Source text:
Second wife of Cosimo I de' Medici (c. 1545–1590)

Camilla Martelli (c. 1545 - 30 May 1590) was first the lover and then the second wife of Cosimo I de' Medici, Grand Duke of Tuscany. She was the mother of Virginia de' Medici, future Duchess of Modena.

== Biography ==

Coat of arms of the Martelli family

Born into one of the most important families of the Florentine patricians, Martelli family, Camilla was the daughter of Antonio Martelli and his wife, Fiammetta Soderini. After the death of Cosimo's first wife Eleonora of Toledo and after the end of his relationship with Eleonora degli Albizzi, Camilla became Cosimo's lover despite being 26 years his junior. Camilla stood by him during his middle age, when because of his poor health he retired to private life in the villa di Castello, abdicating in favour of his son Francesco I de' Medici.

Camilla had a daughter with Cosimo in 1568, Virginia, but she was always resented by the children from Cosimo's first marriage. Despite their opposition, Cosimo married Camilla in 1570, at the explicit order of Pope Pius V. However, the marriage was morganatic, and Camilla was not given the title "Grand Duchess." In response to Francesco's complaints, Cosimo wrote, "I am a private person and I have taken as wife a Florentine gentlewoman, and of good family," meaning that because he was no longer Grand Duke, he was free to choose his wife from any rank of society. Their daughter, Virginia, was legitimised and integrated into the Tuscan line of succession.

Things to do:
1: List every woman named in the text about Camilla Martelli, giving each name as it appears there.
2: From the text about Camilla Martelli, copy word for word the part that begins at the words "Camilla Martelli (c." and stops after the words "Duchess of Modena.".

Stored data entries
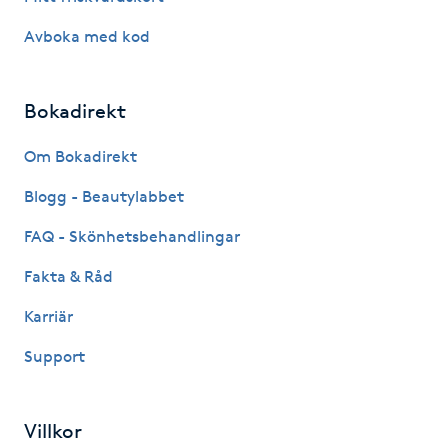
Kinesiologi
Avboka med kod
Kinesisk medicin
Bokadirekt
Kiropraktik
Om Bokadirekt
Klangmassage
Blogg - Beautylabbet
FAQ - Skönhetsbehandlingar
Klippning
Fakta & Råd
Klippning & Slingor
Karriär
Support
Klippning ungdom
Koppningsmassage
Villkor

Answers to each task:
1:
Camilla Martelli
Virginia de' Medici
Fiammetta Soderini
Eleonora of Toledo
Eleonora degli Albizzi

2:
Camilla Martelli (c. 1545 - 30 May 1590) was first the lover and then the second wife of Cosimo I de' Medici, Grand Duke of Tuscany. She was the mother of Virginia de' Medici, future Duchess of Modena.